Update: I had written that soap kills germs, but that is not correct. We wash with soap to get the germs off our hands, but it does not kill them.
Washing Fruits and Vegetables With Bleach
Bleach is commonly used for killing germs so it has also been suggested for cleaning produce.
One study compared running tap water (for 15 seconds) to a bleach soak of 2 minutes and found that bleach does reduce the bacterial level better than water, especially on vegetables that are hard to clean with running water, such as broccoli and cantaloupes. The bleach solution was prepared with 5 ml household bleach (6% sodium hypochlorite, Clorox) in 3.785 L (one gallon) of water to produce a 70 ppm free chlorine solution.
The chlorine in bleach will absorb into produce so a soak should be short. It should also be washed off with water after the soak. The CDC does NOT recommend the use of bleach for washing fruits and vegetables. US federal regulations (21 CFR Part 173) say the concentration should be less than 2,000 ppm and the produce must be rinsed in water afterwards. Most produce does not need more than 200 ppm.
Washing Fruits and Vegetables With Baking Soda
When a baking soda wash was compared to water, for cleaning Chinese kale and Pakchoi of two common pesticides, chlorpyrifos and cypermethrin, baking soda was more effective for one pesticide but equal to water for the other.
Water, bleach and baking soda were tested on apples to measure their ability to remove pesticide residues. Baking soda worked best. however they found “that 20% of applied thiabendazole and 4.4% of applied phosmet had penetrated into the apples following the 24 hour exposure” and none of the washes removed the absorbed pesticides.

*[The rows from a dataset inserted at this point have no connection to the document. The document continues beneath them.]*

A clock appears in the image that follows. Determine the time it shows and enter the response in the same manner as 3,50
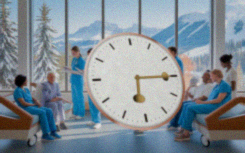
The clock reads 6,15
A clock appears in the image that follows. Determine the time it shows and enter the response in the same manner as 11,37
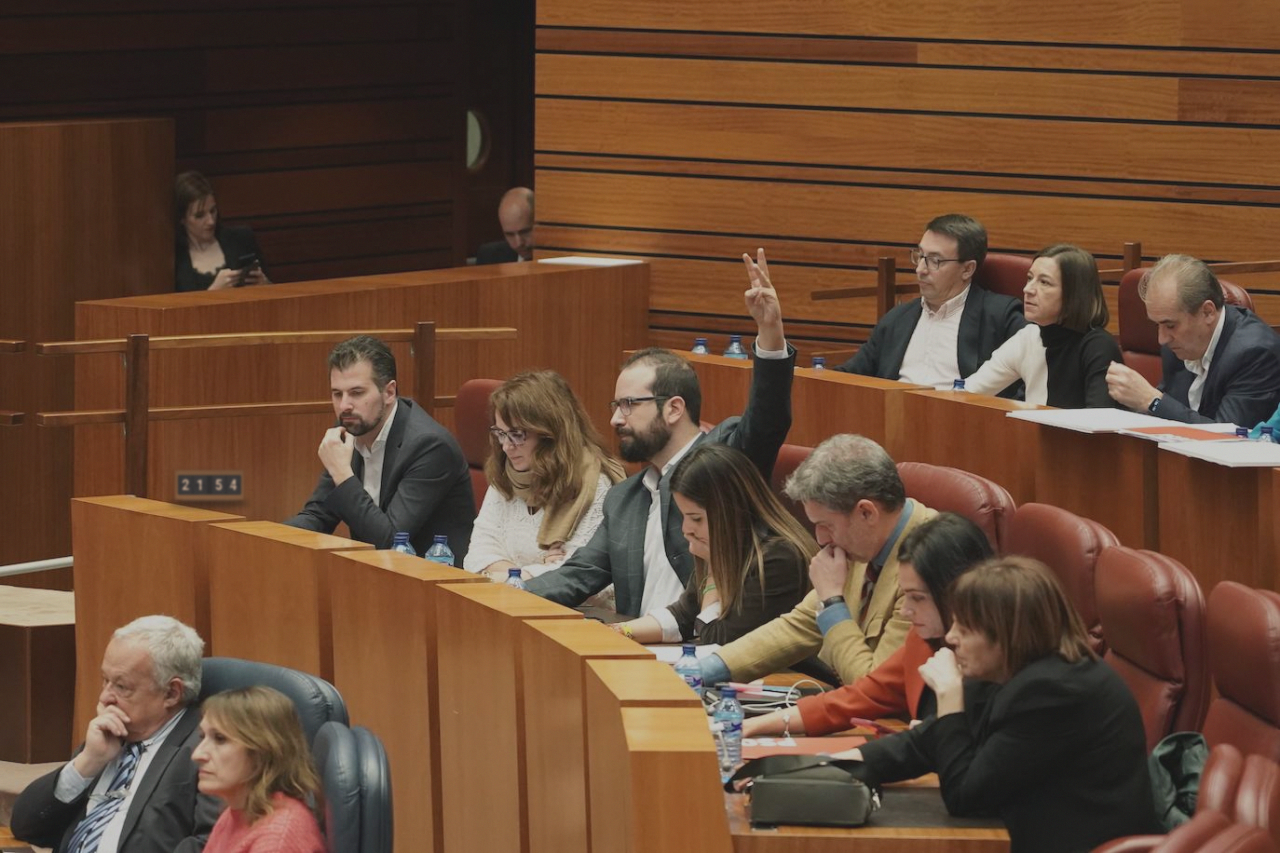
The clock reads 21,54
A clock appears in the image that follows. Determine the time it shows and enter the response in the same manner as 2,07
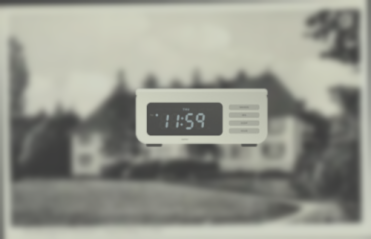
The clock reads 11,59
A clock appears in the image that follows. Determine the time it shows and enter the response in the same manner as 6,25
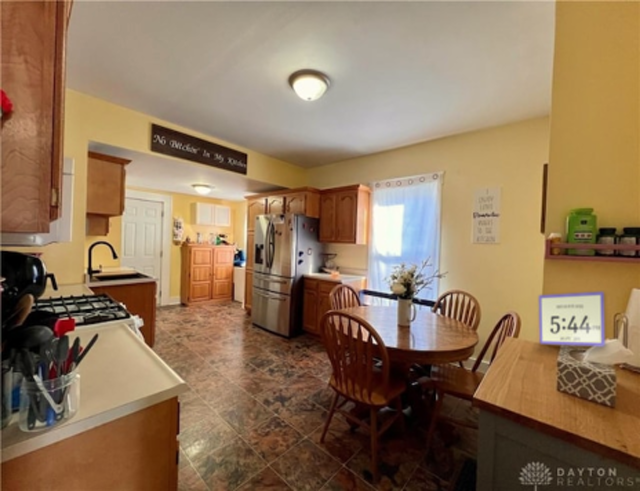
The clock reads 5,44
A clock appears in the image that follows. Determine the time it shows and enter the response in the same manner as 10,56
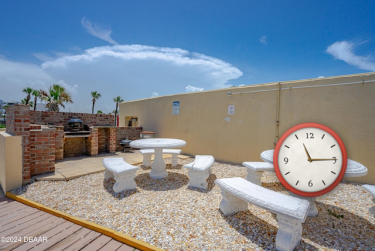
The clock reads 11,15
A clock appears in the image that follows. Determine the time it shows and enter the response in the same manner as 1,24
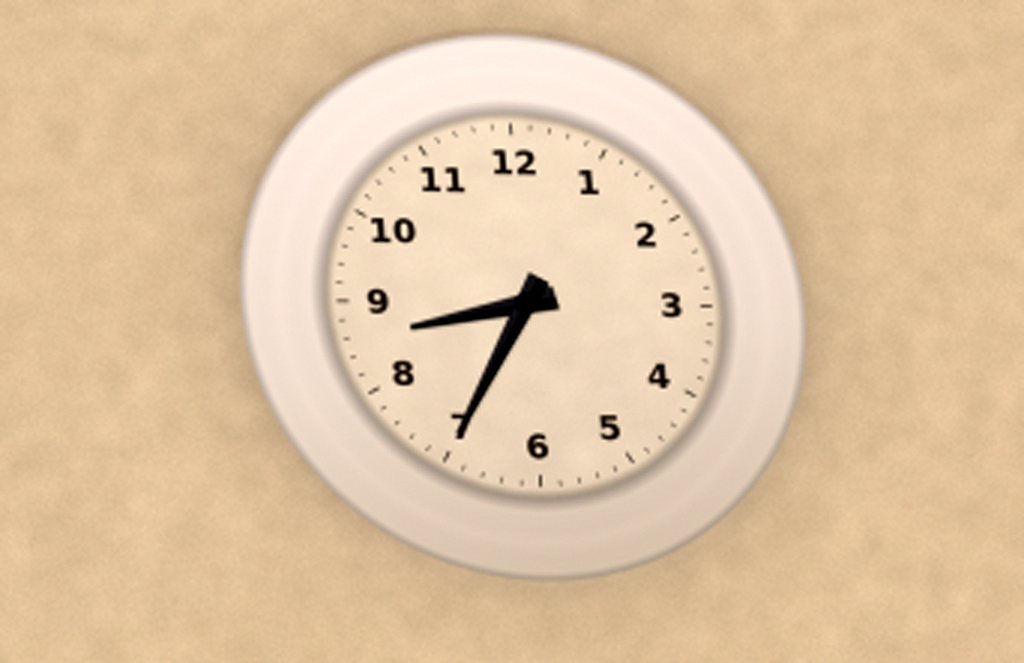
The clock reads 8,35
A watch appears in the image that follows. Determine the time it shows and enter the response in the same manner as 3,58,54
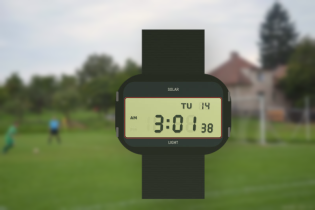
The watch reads 3,01,38
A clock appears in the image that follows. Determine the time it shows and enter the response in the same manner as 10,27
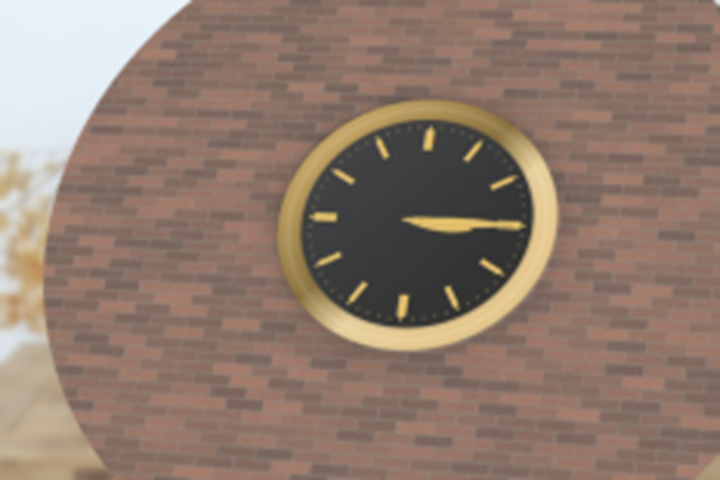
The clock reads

Baking soda is as effective as vinegar for killing bacteria, but neither is as good as other products including bleach and ethanol. Another study looking at the antimicrobial properties of so-called “green” solutions, vinegar, baking soda, borax and ammonia, found that they were not very effective compared to commercial disinfectants, for cleaning nonporous surfaces.
Washing Fruits and Vegetables with Peroxide
Hydrogen peroxide has antimicrobial properties and has been suggested by some. The problem with peroxide is that it quickly changes to oxygen and water, and that is just what a study found when they tried to wash leafy vegetables with it – they could not keep a high enough level of peroxide in the wash water. It was less effective than water.
Best Way to Wash Produce
People use various means for cleaning produce but as you can see, none of the methods are much better than cold tap water and some can even be harmful. Health and food safety experts, including the Food and Drug Administration (FDA) and Centers for Disease Control (CDC), strongly urge consumers to stick with plain water. It is just as effective as other DIY concoctions and commercial washing products. Water removes 90 to 99% of what is on produce.
How should you wash your fruits and vegetables. The FDA has a good guide, but here are some important points.
- Wash your hands with soap before washing and preparing produce.
- Wash produce even if you plan to remove the peel. Simply slicing through the peel can transfer germs onto the edible parts.
- Rise under running cold water for 20 seconds.
- A scrub brush works well on harder surfaces.
Keep things simple. There is no point in using household chemicals on your fruits and vegetables.